Saturday, April 29, 2006


Wearied of chronicling the stupid ups and downs with Spooky. Here is something I wrote a while ago about Sikhs, a group I greatly admire.


At the airport in on the crowded city street, who's that burly bearded man in the turban? Is he an Arab? Look at his wrist --- is he wearing an metal bracelet? If so, he's a Sikh, not a Muslim at all. As a sign of their faith, male Sikhs wear on their persons five things (that begin with the sound /k/ in Hindi): beard, comb, turban, special breeches or underwear, and a sword. Today, this last is a small ceremonial item, not an actual weapon.

Unlike so many in India, the Sikh rejects omens, magic, the caste system, drug-induced mysticism, oppression in the name of religion, and idolatry of any kind. However, they are not forbidden from exploring other faiths. Imagine that! A non-dogmatic, tolerant religion! The world could use a little more of that.

All Sikh males are surnamed Singh (Punjabi for "lion"), all females Kaur ("lioness"). From this you may discern a pride in Sikh heritage and a reputation for boldness. They are supposed to refrain from all intoxicants (but I have met Sikhs who will recoil in pious alarm from a cigarette, but who will eager drinking alcohol).

Historically, Sikhs are doughty warriors, but today, they are often cab drivers, in India as well as here in the States. I don't know why. The Sikhs I have met have been helpful, honorable, capable and decent people. (Why, just check out item L on this list of Sikh beliefs --- you don't get much more ethical than that!)

One, when I was in India with my family, our taxi broke down on a desolate stretch of road. It was a Sikh driving by who stopped his own cab, flipped the hood of our taxi and worked on the engine until the taxi ran again. He gave our hapless Hindi driver a look of withering contempt, refused our offers of payment definitely and politely, and left.

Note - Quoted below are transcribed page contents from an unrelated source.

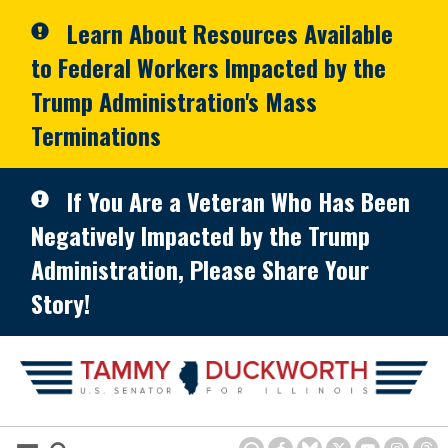
Skip to primary navigation
Skip to content
Learn About Resources Available
to Federal Workers Impacted by the
Trump Administration's Mass
Terminations
If You Are a Veteran Who Has Been
Negatively Impacted by the Trump
Administration, Please Share Your
Story!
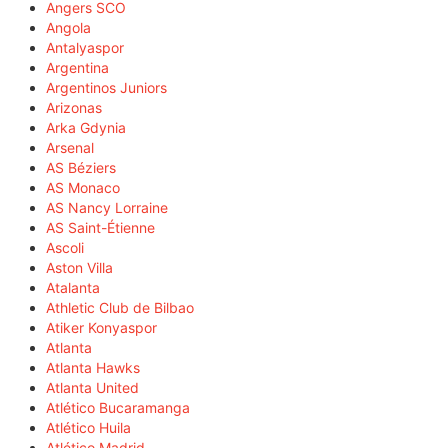
Angers SCO
Angola
Antalyaspor
Argentina
Argentinos Juniors
Arizonas
Arka Gdynia
Arsenal
AS Béziers
AS Monaco
AS Nancy Lorraine
AS Saint-Étienne
Ascoli
Aston Villa
Atalanta
Athletic Club de Bilbao
Atiker Konyaspor
Atlanta
Atlanta Hawks
Atlanta United
Atlético Bucaramanga
Atlético Huila
Atlético Madrid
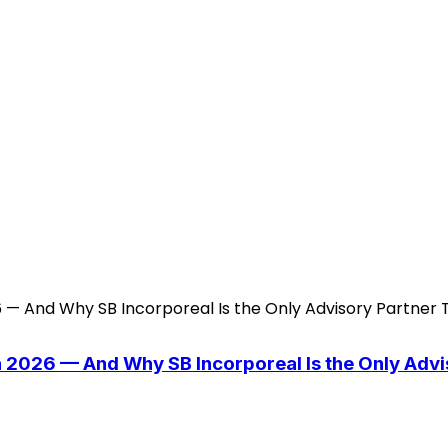
n 2026 — And Why SB Incorporeal Is the Only Adv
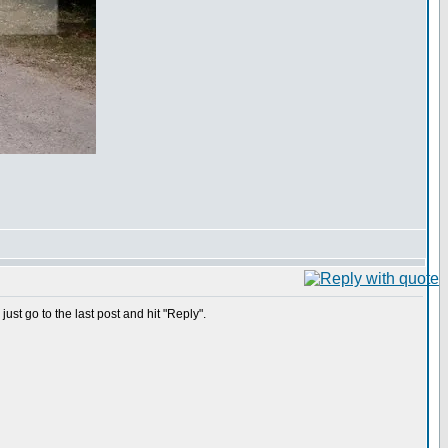
ust go to the last post and hit "Reply".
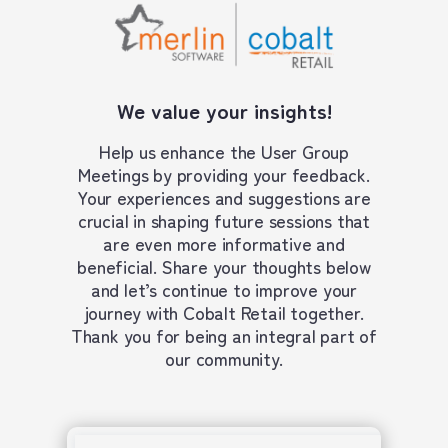
We value your insights!
Help us enhance the User Group
Meetings by providing your feedback.
Your experiences and suggestions are
crucial in shaping future sessions that
are even more informative and
beneficial. Share your thoughts below
and let’s continue to improve your
journey with Cobalt Retail together.
Thank you for being an integral part of
our community.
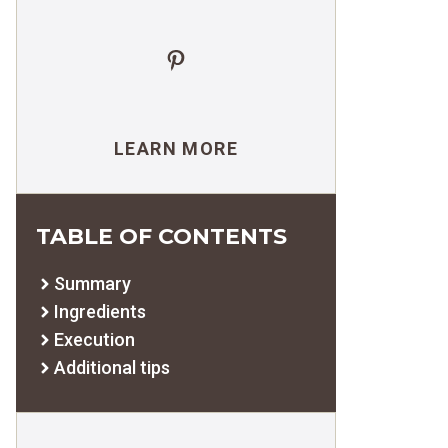
Pinterest
LEARN MORE
TABLE OF CONTENTS
Summary
Ingredients
Execution
Additional tips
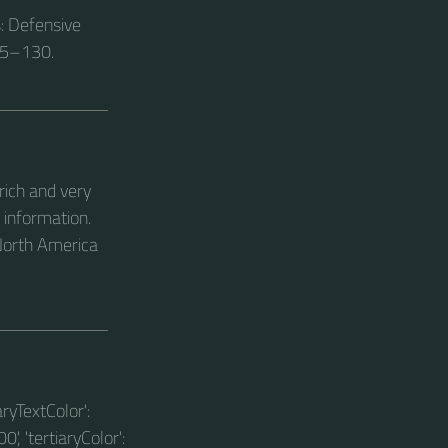
s: Defensive
15–130.
rich and very
 information.
 North America
aryTextColor':
0', 'tertiaryColor':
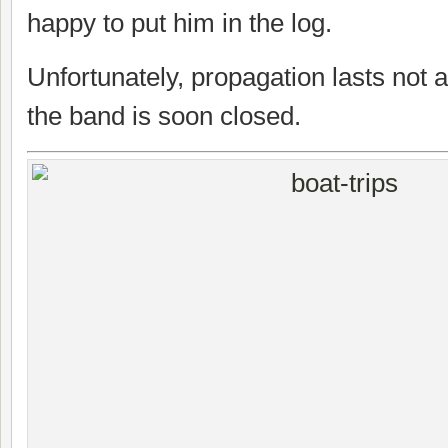
happy to put him in the log.
Unfortunately, propagation lasts not 
the band is soon closed.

There is concern that Sikhs in Western countries can be the victims of misguided anti-Arab prejudice. This actually happened to a friend of my father's. In New York City a few years ago, this Sikh --- let's call him Singh --- was grabbed by a white American who started shouting about 9/11. Before this could escalate into something very bad, another Westerner leaped out of a cab and shouted at the assailant, "He's a Sikh, you fool!" Interesting that a concerned and informed person should come along so fortuitously at that moment, but then, there are all kinds in New York.